I’ve always been a spiritual person, and I’ve always loved God, fiercely. However, after losing Kally I was deeply angry with him. I was so mad... that I was forced to put her to sleep. That sickness took her body more quickly than I had hoped. I was so angry that he had cursed my beautiful dog with sickness and pestilence... but I knew I couldn’t blame him. And I was mad that I couldn’t even blame him. I remember standing in the beautiful woods by my house screaming “fuck you” to Adam and Eve. Stamping my feet because they only had one job. I blamed age... I blamed the mere coincidence that Boober and Kally were the same age, so losing them within a month apart would destroy me. And it did. But on the day Boober passed, I prayed for comfort and peace. I was covered in Chicken Pox before his euthanasia appointment. So I couldn’t just waltz in covered in spots like a leper. So I prayed at home over and over while my sister and mother took him. But I stopped my prayers and begged God for a sign that he heard me. I was so tired of empty answers and blank spaces. I was so tired of grief, and the grief from Kally was still unbearable. I was fervently yelling at him, and I remember stopping myself and muttering “but God has closed the heavens... so the signs... are no more”
They brought him back, wrapped in blue. Like a little bean, he was wrapped tightly, safe and sound. My sister said that he closed his eyes when he passed. The vet said that dogs rarely closed their eyes when they pass, so Boober must’ve been very, very tired and grateful. I know he was because he could hardly get up anymore. His basset hound genetic arthritis had eaten him up, but you bet he still waited up all hours for my sister and I to come home. 16 years we had with Napoleon (Boober) and Kally, and 16 years we were grateful.

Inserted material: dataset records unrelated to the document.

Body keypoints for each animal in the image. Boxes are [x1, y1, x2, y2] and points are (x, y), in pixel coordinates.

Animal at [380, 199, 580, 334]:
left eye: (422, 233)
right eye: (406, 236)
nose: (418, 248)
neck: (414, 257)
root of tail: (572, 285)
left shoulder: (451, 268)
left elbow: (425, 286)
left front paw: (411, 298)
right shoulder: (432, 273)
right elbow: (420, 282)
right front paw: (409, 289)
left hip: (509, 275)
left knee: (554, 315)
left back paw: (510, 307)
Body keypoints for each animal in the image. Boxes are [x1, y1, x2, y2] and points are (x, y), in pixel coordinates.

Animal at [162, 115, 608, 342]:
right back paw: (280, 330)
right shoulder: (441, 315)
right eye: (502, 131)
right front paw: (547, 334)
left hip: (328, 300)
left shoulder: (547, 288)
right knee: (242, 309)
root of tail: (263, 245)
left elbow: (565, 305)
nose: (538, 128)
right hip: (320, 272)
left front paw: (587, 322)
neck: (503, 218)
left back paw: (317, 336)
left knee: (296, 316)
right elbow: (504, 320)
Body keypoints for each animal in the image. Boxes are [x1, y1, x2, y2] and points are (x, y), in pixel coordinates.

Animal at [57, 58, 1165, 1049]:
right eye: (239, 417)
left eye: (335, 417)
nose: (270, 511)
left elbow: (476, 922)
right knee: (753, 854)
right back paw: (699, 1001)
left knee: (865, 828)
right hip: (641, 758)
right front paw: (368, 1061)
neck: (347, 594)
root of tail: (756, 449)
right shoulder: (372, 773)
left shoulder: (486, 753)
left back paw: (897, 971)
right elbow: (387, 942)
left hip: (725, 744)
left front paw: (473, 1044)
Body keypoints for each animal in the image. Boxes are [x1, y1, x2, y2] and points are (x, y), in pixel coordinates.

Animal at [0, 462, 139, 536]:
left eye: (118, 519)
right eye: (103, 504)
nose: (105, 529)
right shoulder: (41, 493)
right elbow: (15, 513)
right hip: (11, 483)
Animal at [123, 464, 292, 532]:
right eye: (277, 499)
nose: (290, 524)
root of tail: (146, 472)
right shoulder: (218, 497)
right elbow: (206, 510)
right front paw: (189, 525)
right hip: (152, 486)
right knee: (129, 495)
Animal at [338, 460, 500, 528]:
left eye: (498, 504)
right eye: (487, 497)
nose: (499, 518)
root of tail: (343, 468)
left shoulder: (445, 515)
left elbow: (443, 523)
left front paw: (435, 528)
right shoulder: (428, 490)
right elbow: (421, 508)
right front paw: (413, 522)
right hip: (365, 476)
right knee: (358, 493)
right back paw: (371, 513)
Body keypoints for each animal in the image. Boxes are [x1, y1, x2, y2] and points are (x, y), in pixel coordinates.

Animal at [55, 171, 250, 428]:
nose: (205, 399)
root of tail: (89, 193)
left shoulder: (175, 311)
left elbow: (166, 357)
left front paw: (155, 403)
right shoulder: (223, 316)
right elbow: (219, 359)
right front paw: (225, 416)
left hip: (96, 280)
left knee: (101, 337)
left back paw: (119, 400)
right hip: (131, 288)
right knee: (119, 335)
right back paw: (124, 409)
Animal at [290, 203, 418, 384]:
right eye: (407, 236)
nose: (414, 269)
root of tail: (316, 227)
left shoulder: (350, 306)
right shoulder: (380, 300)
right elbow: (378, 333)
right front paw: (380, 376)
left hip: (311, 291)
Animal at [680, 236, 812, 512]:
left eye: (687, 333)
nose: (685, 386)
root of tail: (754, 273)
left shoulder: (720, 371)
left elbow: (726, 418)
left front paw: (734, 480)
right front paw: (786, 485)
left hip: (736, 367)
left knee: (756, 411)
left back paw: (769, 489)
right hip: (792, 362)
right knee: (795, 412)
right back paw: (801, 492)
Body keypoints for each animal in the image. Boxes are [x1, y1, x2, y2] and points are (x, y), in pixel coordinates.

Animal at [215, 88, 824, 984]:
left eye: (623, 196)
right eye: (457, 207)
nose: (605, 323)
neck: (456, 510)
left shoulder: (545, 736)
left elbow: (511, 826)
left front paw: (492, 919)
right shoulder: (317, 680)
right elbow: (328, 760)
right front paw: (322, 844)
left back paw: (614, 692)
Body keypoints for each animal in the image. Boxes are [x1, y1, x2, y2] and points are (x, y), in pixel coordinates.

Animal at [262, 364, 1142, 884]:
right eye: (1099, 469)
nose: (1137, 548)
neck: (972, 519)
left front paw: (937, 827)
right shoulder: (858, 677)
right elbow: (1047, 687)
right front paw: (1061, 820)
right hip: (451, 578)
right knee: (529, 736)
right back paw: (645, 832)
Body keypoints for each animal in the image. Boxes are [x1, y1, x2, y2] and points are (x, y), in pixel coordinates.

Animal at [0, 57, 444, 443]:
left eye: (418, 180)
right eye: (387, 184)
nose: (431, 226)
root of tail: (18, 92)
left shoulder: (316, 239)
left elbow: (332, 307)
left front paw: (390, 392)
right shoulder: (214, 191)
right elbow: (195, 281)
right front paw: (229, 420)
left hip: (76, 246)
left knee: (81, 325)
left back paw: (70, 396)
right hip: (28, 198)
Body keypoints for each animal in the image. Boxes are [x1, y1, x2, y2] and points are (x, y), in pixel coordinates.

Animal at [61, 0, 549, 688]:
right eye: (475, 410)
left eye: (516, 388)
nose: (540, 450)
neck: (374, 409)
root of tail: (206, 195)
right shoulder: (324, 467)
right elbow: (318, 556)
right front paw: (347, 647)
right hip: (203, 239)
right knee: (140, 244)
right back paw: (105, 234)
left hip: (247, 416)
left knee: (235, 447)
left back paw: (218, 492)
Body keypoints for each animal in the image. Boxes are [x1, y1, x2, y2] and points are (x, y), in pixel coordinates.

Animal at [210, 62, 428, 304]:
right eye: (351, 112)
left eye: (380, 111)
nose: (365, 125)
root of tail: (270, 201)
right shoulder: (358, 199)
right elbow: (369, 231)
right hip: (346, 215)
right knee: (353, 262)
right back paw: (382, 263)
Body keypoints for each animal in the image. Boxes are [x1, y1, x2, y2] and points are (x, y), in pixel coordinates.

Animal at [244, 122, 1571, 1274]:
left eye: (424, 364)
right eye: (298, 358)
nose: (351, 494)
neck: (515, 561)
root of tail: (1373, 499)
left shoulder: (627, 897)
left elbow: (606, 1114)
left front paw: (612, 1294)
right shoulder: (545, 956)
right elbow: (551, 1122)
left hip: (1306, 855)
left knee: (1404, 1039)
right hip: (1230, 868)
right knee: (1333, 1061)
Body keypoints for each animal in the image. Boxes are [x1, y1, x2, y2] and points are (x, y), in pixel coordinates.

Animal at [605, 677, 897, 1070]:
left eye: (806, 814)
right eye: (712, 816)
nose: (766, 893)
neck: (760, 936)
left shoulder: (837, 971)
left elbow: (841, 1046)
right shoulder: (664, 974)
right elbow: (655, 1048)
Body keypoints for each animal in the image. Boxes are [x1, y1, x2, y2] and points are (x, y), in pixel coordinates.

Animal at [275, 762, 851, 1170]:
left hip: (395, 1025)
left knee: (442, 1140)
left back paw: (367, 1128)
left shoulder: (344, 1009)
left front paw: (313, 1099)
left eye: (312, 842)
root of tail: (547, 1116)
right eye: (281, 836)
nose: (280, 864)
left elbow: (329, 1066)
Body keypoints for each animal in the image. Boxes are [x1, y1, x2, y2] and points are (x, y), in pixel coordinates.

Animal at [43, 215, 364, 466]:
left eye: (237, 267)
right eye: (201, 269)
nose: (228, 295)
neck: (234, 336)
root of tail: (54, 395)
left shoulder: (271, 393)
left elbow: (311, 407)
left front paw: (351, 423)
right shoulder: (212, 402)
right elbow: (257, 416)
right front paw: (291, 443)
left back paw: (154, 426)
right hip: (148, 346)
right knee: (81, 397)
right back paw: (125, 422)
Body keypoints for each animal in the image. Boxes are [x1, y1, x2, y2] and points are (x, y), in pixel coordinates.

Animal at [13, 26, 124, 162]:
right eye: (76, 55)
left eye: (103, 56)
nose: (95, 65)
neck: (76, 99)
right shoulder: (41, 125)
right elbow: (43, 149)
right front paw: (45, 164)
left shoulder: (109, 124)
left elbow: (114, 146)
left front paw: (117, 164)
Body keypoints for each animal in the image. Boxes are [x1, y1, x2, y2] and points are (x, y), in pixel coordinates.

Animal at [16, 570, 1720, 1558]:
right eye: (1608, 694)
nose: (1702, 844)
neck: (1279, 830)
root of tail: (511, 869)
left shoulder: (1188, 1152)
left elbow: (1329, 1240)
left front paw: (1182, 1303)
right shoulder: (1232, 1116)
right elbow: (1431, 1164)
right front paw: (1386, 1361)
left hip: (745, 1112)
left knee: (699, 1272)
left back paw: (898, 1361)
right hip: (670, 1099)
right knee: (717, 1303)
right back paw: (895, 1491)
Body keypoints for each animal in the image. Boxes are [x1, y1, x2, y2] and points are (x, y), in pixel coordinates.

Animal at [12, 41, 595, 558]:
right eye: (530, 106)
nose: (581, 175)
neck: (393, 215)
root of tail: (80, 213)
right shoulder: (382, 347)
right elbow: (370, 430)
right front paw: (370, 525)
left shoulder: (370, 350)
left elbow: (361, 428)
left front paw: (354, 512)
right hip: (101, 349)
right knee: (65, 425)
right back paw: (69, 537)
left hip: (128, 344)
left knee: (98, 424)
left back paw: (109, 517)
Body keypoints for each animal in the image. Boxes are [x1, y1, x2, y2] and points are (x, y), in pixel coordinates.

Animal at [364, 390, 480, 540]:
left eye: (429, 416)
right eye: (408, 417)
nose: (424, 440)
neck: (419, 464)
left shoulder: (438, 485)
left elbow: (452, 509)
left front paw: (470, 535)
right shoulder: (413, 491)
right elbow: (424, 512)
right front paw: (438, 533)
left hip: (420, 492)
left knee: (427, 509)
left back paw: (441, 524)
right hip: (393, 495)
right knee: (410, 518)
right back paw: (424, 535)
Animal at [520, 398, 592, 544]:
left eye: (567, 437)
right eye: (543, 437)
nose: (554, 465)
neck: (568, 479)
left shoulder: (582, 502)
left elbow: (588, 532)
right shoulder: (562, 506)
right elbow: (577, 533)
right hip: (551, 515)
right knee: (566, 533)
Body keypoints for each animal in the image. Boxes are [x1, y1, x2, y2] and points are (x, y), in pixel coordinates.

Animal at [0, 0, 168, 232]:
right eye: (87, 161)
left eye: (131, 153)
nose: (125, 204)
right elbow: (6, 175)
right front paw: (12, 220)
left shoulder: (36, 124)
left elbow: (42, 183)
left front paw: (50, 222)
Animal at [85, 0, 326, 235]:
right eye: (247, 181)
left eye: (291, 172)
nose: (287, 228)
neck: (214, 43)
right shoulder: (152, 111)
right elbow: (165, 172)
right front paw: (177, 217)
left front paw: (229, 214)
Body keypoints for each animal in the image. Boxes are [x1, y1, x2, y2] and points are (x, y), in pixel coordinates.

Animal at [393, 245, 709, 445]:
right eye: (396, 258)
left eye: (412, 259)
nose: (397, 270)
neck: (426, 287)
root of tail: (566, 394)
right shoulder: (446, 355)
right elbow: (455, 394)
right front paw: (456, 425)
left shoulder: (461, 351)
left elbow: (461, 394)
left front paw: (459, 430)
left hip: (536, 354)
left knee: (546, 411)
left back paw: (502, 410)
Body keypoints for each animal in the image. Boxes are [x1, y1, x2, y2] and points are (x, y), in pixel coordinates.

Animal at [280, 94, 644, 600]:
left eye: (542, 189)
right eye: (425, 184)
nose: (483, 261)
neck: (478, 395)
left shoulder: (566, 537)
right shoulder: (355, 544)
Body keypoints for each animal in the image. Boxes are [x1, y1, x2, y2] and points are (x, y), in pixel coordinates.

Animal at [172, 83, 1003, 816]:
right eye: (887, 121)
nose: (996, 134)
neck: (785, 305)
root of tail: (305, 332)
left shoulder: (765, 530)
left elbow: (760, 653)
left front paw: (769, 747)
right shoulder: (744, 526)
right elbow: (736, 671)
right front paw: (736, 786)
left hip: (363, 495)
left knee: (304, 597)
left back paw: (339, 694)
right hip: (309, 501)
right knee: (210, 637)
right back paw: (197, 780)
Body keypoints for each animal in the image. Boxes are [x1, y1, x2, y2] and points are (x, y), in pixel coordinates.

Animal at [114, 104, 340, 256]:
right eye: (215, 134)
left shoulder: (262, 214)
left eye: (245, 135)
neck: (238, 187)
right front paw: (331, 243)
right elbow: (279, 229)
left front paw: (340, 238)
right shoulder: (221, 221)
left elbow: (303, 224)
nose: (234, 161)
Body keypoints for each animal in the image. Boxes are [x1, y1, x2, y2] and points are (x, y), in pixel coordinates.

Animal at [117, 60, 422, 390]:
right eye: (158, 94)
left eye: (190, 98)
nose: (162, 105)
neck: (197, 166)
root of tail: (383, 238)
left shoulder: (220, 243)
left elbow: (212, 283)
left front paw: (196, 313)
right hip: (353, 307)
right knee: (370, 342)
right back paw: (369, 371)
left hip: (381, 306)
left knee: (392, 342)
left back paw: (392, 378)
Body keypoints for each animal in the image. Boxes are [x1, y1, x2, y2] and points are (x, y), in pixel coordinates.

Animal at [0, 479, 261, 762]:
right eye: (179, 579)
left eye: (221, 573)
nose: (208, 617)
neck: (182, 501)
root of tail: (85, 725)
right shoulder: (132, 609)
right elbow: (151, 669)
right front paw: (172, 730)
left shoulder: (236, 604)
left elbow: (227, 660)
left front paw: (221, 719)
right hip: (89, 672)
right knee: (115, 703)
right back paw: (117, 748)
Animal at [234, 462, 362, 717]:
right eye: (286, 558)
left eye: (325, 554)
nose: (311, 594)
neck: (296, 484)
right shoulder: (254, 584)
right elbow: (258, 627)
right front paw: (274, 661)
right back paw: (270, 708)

We buried him, right beside Kally. The second the last bit of dirt was shoveled, a wind came down from the heavens. I live in southern Mississippi, so wind is nonexistent on a hot summer day. This wind came from nowhere. Like a breath from the heavens, it ripped through the trees. It was stronger than any wind I had ever felt, and it came directly down as if it was called to do so. The trees swirled above our heads and tossed back and forth. I can still see the trees and the way they moved. It was ethereal, holy... and strange. The wind was warm and comforting, and it was powerful. It was only in one spot... right where Boober and Kally were buried. Right where my entire family stood, burying him. That wind was so powerful that it pushed me... and with it, it carried away my burdens, my grief, and my sadness. It gave me comfort that rushed over me like a wave, and it was unlike anything I had ever felt before. I crave the way it made me feel. I can hardly describe or put into words how Godly it felt. God had heard me, and he had heard my angry screams for a sign. A sign that I wasn’t just praying to nothingness. I had questioned my faith, and he had answered with a force that I had never... I mean never expected. If I could put into more words, the way that wind felt. I would. But the only words that seem to fit is a breath from God pushed down from the heavens... a sign. That he heard my grief, my pain, and my anger... he had answered. He knew my pain, and he sent me a sign.
I never knew... I never knew that God still had signs left for us. For humans. For his creation. I struggled and wrestled with the idea that it was coincidence, but I had never felt a wind that ripped through the trees like that... that wrapped you in comfort like that. Two days later, and I still can’t fathom it. But, my anger is gone. My vengeful wrath is diminished, my depression and sadness... washed away. My grief is no where compared to where it was. It was like I blew past the other stages of grief... and I’ve made it to acceptance all in one gust of wind. I still feel an ache of sadness when I really really concentrate on Napoleon, but it’s a sadness of longing and missing something. Not like it was when Kally had passed. Even now, when I think of Kally... the pain is gone. My grief seems almost no more. And thank God for that. Thank God... thank you.